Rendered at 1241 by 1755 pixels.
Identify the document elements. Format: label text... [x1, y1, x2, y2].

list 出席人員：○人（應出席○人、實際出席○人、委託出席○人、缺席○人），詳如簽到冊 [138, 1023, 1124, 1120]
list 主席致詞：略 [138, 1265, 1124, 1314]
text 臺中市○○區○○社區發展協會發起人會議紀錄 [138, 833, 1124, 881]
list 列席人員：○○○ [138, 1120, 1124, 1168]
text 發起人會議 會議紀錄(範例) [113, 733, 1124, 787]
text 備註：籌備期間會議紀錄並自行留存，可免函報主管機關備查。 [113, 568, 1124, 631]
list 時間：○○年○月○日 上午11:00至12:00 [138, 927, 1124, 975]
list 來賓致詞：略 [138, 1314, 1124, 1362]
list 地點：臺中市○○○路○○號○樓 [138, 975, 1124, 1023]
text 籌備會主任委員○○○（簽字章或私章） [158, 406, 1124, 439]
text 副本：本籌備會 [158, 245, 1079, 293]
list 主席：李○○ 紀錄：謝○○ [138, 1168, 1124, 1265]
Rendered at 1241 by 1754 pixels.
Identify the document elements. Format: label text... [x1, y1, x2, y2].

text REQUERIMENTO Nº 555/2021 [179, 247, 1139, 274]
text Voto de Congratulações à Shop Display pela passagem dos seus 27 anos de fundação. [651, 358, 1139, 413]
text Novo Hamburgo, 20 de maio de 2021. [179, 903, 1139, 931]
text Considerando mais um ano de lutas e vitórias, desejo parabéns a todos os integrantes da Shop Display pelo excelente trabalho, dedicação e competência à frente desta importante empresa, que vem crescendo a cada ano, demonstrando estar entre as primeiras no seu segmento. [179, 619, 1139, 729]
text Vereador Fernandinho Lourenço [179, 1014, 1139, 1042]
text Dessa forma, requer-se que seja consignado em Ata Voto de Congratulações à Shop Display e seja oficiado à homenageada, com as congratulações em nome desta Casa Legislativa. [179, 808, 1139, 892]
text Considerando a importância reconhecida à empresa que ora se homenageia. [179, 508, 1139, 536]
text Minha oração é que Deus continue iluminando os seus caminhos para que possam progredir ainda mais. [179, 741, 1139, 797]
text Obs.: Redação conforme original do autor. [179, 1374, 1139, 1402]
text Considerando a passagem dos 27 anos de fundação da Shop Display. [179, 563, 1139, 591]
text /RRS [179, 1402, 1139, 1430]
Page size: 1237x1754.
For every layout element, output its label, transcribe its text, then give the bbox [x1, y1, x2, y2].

_Objective:_
Arrange all the lines above as a JSON list of strings, one string per line, and omit blank lines.

_Written reply:_
[
  "Rendered at 1241 by 1755 pixels.",
  "Identify the document elements. Format: label text... [x1, y1, x2, y2].",
  "list 出席人員：○人（應出席○人、實際出席○人、委託出席○人、缺席○人），詳如簽到冊 [138, 1023, 1124, 1120]",
  "list 主席致詞：略 [138, 1265, 1124, 1314]",
  "text 臺中市○○區○○社區發展協會發起人會議紀錄 [138, 833, 1124, 881]",
  "list 列席人員：○○○ [138, 1120, 1124, 1168]",
  "text 發起人會議 會議紀錄(範例) [113, 733, 1124, 787]",
  "text 備註：籌備期間會議紀錄並自行留存，可免函報主管機關備查。 [113, 568, 1124, 631]",
  "list 時間：○○年○月○日 上午11:00至12:00 [138, 927, 1124, 975]",
  "list 來賓致詞：略 [138, 1314, 1124, 1362]",
  "list 地點：臺中市○○○路○○號○樓 [138, 975, 1124, 1023]",
  "text 籌備會主任委員○○○（簽字章或私章） [158, 406, 1124, 439]",
  "text 副本：本籌備會 [158, 245, 1079, 293]",
  "list 主席：李○○ 紀錄：謝○○ [138, 1168, 1124, 1265]",
  "Rendered at 1241 by 1754 pixels.",
  "Identify the document elements. Format: label text... [x1, y1, x2, y2].",
  "text REQUERIMENTO Nº 555/2021 [179, 247, 1139, 274]",
  "text Voto de Congratulações à Shop Display pela passagem dos seus 27 anos de fundação. [651, 358, 1139, 413]",
  "text Novo Hamburgo, 20 de maio de 2021. [179, 903, 1139, 931]",
  "text Considerando mais um ano de lutas e vitórias, desejo parabéns a todos os integrantes da Shop Display pelo excelente trabalho, dedicação e competência à frente desta importante empresa, que vem crescendo a cada ano, demonstrando estar entre as primeiras no seu segmento. [179, 619, 1139, 729]",
  "text Vereador Fernandinho Lourenço [179, 1014, 1139, 1042]",
  "text Dessa forma, requer-se que seja consignado em Ata Voto de Congratulações à Shop Display e seja oficiado à homenageada, com as congratulações em nome desta Casa Legislativa. [179, 808, 1139, 892]",
  "text Considerando a importância reconhecida à empresa que ora se homenageia. [179, 508, 1139, 536]",
  "text Minha oração é que Deus continue iluminando os seus caminhos para que possam progredir ainda mais. [179, 741, 1139, 797]",
  "text Obs.: Redação conforme original do autor. [179, 1374, 1139, 1402]",
  "text Considerando a passagem dos 27 anos de fundação da Shop Display. [179, 563, 1139, 591]",
  "text /RRS [179, 1402, 1139, 1430]",
  "Page size: 1237x1754.",
  "For every layout element, output its label, transcribe its text, then give the bbox [x1, y1, x2, y2]."
]